━━━ TEXT BLOCK ━━━
# spaCy's EntityRuler

Based on **Dr. William Mattingly** video: https://www.youtube.com/watch?v=dIUTsFT2MeQ&t

and his Jupyter Book: http://spacy.pythonhumanities.com/02_01_entityruler.html

## Named Entity Recognition (NER)

NER is a NLP technique that aims to identify and classify named entities in text into predefined categories. Named entities are specific types of word or phrases that represent names of people, organizations, locations, dates, quantities, monetary values, and other similar entites.

The goal of NER is to extract and label these named entities from unstructured text and assign them to their respective categories. By identifyinf named entities, NER helps in understanding the structure amd semantics of text, enabling various downstream applications such as information retrieval, questions answering, information extraction, sentiment analysis and more.

NER typically nvolves the following steps:
1. **Tokenization**: The input text is divided into individual words or tokens.
2. **Part-of-Speech Tagging (POS)**: Each token is assigned a part-of-speech tag that denotes its grammatical category (e.g., noun, verb, adjective).
3. **Named Entity Recognition**: This is core step of NER. Here, the tokens are analyzed to determine if they represent named entities and if so, which category they belong to (e.g., person, organization, location). This can be done using rule-based approaches, machine learning algorithms such as Conditional Random Fields or Recurrent Neural Networks or a combination of both.
━━━
CHALLENGE 1:
Repeat word for word the stretch of the text on named entity recognition from "2. **Part-of-Speech Tagging" through "combination of both.".
The rows that follow have no connection to the text on named entity recognition.
━━━ RECORD SET ━━━
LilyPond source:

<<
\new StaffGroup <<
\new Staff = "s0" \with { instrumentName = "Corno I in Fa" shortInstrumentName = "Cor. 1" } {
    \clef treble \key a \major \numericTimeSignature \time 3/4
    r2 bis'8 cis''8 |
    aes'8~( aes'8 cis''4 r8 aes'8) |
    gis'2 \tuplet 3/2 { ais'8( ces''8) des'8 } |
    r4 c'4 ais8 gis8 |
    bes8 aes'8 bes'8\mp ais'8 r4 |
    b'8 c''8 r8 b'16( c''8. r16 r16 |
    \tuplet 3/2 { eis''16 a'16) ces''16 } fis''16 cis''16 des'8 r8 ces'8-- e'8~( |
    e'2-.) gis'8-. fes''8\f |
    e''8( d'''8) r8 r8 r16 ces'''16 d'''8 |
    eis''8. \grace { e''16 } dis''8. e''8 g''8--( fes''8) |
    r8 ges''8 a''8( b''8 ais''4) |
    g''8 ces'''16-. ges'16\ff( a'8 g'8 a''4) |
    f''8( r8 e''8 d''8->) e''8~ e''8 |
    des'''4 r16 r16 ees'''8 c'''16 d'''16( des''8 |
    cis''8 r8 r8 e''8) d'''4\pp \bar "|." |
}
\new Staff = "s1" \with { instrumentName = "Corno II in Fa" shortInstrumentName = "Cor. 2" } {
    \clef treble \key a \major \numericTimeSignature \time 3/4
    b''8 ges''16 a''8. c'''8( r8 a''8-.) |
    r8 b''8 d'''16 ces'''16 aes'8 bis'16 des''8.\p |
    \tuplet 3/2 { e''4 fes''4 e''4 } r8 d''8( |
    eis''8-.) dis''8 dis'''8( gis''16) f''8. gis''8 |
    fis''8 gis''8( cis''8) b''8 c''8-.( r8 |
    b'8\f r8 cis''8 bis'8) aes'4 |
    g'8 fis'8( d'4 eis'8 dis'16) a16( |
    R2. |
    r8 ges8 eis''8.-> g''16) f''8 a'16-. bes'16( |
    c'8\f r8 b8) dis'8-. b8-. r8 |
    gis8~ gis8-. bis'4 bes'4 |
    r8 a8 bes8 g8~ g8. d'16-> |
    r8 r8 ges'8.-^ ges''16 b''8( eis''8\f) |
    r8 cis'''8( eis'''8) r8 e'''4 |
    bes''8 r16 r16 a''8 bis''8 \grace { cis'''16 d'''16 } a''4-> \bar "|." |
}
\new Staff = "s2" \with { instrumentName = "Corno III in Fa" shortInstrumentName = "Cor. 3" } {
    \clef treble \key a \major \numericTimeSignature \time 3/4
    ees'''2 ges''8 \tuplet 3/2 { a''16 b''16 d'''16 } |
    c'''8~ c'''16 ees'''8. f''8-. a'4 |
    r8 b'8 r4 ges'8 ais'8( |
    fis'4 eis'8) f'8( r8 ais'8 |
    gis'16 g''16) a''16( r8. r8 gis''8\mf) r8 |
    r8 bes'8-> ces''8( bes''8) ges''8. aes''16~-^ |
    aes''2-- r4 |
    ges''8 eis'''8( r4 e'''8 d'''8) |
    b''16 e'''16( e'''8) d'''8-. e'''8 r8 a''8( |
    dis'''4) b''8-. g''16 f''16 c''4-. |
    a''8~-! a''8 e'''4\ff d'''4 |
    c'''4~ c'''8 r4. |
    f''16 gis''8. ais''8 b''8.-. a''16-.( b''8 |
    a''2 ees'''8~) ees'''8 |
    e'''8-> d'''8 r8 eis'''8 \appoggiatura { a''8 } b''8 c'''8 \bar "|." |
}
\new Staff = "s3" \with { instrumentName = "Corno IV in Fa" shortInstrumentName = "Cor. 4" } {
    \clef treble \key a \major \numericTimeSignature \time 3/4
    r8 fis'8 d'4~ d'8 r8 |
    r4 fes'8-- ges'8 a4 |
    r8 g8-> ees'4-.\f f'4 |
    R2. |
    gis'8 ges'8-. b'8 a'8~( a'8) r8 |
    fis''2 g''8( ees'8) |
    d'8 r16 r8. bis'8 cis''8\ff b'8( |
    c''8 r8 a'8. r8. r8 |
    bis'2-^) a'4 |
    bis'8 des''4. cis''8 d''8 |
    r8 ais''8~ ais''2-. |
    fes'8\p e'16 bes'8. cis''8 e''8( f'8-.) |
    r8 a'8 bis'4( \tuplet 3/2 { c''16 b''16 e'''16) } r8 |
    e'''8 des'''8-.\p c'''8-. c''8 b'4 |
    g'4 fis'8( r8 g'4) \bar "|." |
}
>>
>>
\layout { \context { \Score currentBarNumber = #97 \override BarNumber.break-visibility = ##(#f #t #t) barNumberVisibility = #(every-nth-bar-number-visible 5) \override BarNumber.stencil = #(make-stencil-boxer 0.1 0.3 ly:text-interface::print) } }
━━━
━━━ RECORD SET ━━━
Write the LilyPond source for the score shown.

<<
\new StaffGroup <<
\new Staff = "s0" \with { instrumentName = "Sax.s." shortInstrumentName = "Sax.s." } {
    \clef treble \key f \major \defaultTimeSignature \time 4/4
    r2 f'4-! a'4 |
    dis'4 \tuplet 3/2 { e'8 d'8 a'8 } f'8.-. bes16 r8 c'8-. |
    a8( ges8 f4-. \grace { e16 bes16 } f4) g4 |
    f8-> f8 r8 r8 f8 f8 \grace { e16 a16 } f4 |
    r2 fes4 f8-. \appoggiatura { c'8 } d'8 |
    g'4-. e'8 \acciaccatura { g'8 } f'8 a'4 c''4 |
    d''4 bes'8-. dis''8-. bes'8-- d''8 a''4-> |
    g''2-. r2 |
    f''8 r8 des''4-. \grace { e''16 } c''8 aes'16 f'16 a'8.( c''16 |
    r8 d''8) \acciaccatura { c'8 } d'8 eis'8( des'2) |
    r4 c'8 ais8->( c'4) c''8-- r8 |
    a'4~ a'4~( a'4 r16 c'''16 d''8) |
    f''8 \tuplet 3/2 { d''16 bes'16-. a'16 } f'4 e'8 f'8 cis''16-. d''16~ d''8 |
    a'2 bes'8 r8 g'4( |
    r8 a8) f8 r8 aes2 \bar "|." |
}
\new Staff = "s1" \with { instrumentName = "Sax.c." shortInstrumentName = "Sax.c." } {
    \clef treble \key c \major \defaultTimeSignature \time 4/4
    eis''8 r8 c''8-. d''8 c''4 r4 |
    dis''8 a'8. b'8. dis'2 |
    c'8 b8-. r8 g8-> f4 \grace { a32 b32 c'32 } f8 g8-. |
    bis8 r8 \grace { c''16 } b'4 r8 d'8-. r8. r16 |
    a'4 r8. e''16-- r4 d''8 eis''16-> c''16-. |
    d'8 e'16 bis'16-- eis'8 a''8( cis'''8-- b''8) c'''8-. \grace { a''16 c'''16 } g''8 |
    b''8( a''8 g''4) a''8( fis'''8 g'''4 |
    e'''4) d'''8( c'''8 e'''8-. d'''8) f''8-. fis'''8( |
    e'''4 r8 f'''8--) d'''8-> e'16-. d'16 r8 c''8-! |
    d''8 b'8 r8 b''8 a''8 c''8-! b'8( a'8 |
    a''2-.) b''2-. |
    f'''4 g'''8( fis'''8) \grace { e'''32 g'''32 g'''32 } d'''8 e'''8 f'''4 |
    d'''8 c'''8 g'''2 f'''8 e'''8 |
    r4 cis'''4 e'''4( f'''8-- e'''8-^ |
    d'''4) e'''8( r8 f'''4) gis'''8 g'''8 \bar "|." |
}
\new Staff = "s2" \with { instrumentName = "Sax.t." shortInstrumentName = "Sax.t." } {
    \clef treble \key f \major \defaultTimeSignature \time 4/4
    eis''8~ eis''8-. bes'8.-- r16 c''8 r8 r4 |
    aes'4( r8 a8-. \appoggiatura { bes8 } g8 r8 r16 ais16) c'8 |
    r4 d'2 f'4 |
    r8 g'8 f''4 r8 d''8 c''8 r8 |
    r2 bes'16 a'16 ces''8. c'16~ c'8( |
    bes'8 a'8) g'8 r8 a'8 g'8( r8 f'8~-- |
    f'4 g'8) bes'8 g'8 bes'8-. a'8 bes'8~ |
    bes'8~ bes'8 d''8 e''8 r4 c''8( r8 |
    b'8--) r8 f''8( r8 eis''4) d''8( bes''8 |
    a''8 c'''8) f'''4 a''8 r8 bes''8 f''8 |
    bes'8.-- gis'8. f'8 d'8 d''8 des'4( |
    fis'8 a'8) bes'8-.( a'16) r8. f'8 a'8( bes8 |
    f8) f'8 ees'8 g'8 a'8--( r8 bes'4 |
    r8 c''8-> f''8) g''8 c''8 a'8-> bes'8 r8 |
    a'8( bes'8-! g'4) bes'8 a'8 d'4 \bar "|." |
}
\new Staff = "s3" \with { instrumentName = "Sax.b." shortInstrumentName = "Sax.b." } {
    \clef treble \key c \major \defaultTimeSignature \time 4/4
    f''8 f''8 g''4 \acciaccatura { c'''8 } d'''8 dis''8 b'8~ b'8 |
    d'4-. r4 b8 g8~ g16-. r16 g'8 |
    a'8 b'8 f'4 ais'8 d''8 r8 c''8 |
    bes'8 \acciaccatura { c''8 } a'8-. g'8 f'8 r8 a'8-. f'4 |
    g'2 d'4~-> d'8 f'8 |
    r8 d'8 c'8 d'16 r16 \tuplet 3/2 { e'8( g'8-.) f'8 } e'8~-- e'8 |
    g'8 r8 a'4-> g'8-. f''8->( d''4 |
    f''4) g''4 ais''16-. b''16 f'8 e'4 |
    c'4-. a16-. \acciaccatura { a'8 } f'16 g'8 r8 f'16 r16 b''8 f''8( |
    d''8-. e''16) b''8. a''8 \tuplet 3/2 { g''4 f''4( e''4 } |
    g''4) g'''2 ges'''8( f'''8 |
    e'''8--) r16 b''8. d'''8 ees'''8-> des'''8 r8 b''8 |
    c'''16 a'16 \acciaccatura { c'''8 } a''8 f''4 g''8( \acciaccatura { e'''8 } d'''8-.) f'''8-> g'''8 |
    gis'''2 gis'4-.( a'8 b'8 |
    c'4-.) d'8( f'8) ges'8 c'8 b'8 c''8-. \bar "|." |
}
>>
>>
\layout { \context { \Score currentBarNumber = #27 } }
━━━
CHALLENGE 2:
List, copied in full, every line of the rows that contains the string "LilyPond".

RESPONSE 1:
2. **Part-of-Speech Tagging (POS)**: Each token is assigned a part-of-speech tag that denotes its grammatical category (e.g., noun, verb, adjective).
3. **Named Entity Recognition**: This is core step of NER. Here, the tokens are analyzed to determine if they represent named entities and if so, which category they belong to (e.g., person, organization, location). This can be done using rule-based approaches, machine learning algorithms such as Conditional Random Fields or Recurrent Neural Networks or a combination of both.

RESPONSE 2:
LilyPond source:
Write the LilyPond source for the score shown.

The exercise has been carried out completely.